Personal information
- Nationality: American
- Born: March 2, 1985 (age 41)
- Home town: Orange, Texas, U.S.

Sport
- Sport: Athletics
- Event(s): 400 metres, 400 metres hurdles, 800 metres
- College team: UCLA Bruins

= Brandon Johnson (runner) =

American middle-distance track athlete

Brandon Johnson (born March 2, 1985) is an American former professional middle-distance runner, who specialized in the 800 metres and previously the 400 meter hurdles until 2012.

==Junior career==
At the 2004 World Junior Championships in Athletics Johnson won gold as part of the 4 × 400 meter relay team and silver in the 400 meter hurdles.

==College career==
Johnson was runner-up at the 2007 NCAA Men's Division I Outdoor Track and Field Championships for the UCLA Bruins in the 400 meter hurdles.

### PROBLEM 1
In the Brandon Johnson text, rewrite the passage from "American middle-distance track" to "silver in the 400 meter hurdles.", changing "middle-distance" to "mid-distance".
### PROBLEM 2
Answer these questions from the Brandon Johnson text:
(a) What is his home town?
(b) What college team did he compete for?
(c) What medal did he win in the 400 meter hurdles at the 2004 World Junior Championships in Athletics?

### INFORMATION SHOWN
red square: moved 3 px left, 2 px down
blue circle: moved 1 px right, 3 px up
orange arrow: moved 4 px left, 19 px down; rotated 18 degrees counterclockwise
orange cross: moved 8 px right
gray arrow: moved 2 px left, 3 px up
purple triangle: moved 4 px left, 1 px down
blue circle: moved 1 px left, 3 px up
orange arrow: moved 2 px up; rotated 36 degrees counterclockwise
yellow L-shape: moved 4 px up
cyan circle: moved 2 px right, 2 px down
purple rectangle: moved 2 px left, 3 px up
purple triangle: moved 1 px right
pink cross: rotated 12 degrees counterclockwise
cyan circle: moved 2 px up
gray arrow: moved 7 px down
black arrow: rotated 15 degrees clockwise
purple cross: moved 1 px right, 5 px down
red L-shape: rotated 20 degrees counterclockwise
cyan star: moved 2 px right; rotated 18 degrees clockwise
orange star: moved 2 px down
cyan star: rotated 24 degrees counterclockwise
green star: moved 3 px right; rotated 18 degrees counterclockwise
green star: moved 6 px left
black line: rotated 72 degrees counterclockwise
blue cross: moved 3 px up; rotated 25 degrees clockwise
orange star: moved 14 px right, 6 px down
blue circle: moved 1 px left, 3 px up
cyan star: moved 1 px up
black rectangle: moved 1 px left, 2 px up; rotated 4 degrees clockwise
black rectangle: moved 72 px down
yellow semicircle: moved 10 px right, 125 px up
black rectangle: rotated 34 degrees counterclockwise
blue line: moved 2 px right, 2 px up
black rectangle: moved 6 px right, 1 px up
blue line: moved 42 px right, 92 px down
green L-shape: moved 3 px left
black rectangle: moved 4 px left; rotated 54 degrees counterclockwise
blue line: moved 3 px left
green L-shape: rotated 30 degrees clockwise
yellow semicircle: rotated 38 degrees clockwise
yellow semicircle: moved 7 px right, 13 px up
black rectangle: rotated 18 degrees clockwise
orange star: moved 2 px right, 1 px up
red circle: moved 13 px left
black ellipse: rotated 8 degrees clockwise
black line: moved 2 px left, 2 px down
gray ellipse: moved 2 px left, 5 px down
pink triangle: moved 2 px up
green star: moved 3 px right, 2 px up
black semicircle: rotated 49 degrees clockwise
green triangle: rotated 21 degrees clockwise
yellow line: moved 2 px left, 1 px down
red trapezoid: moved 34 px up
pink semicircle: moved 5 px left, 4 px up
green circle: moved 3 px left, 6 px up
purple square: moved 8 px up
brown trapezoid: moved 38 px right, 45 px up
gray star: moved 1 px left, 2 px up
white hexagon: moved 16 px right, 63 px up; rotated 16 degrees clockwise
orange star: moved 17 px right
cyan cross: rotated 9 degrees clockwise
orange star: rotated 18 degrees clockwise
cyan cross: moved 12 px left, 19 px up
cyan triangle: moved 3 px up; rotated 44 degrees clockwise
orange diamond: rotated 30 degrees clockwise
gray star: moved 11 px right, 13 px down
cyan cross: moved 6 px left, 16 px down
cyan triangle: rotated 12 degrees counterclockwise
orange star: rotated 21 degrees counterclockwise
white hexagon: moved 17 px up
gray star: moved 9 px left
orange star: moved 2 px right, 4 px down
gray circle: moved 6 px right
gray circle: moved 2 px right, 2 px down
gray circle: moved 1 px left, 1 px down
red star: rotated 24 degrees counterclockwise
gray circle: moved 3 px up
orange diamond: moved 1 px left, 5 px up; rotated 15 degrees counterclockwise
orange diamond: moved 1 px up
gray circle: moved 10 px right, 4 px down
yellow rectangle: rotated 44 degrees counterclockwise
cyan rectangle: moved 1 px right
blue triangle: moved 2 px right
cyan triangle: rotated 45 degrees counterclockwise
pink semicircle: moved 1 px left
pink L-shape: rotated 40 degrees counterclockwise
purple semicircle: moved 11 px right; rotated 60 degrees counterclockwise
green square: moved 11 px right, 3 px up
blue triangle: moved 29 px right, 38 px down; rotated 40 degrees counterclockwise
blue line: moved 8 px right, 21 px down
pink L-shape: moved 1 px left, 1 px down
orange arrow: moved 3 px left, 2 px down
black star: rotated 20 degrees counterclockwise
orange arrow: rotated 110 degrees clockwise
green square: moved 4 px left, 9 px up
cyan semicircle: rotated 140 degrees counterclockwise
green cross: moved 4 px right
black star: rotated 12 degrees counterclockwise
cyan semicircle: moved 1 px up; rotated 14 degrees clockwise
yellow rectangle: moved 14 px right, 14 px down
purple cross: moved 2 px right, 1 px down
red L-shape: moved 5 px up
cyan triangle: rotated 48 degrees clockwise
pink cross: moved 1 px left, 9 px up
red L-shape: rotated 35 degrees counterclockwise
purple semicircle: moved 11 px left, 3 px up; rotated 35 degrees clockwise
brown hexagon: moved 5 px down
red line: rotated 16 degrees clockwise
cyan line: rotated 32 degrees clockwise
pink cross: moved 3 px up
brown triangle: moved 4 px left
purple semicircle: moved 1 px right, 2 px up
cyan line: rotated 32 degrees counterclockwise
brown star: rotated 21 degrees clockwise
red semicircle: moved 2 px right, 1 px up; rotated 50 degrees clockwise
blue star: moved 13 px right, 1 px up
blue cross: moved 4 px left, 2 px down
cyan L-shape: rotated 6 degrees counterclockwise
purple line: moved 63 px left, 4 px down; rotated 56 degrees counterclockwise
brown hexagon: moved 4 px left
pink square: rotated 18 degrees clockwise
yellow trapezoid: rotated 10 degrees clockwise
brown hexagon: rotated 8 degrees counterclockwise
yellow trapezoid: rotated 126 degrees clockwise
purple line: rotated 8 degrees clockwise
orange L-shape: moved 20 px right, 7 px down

### TASK RESPONSE 1
American mid-distance track athlete

Brandon Johnson (born March 2, 1985) is an American former professional mid-distance runner, who specialized in the 800 metres and previously the 400 meter hurdles until 2012.

==Junior career==
At the 2004 World Junior Championships in Athletics Johnson won gold as part of the 4 × 400 meter relay team and silver in the 400 meter hurdles.

### TASK RESPONSE 2
(a) Orange, Texas, U.S.
(b) The UCLA Bruins
(c) Silver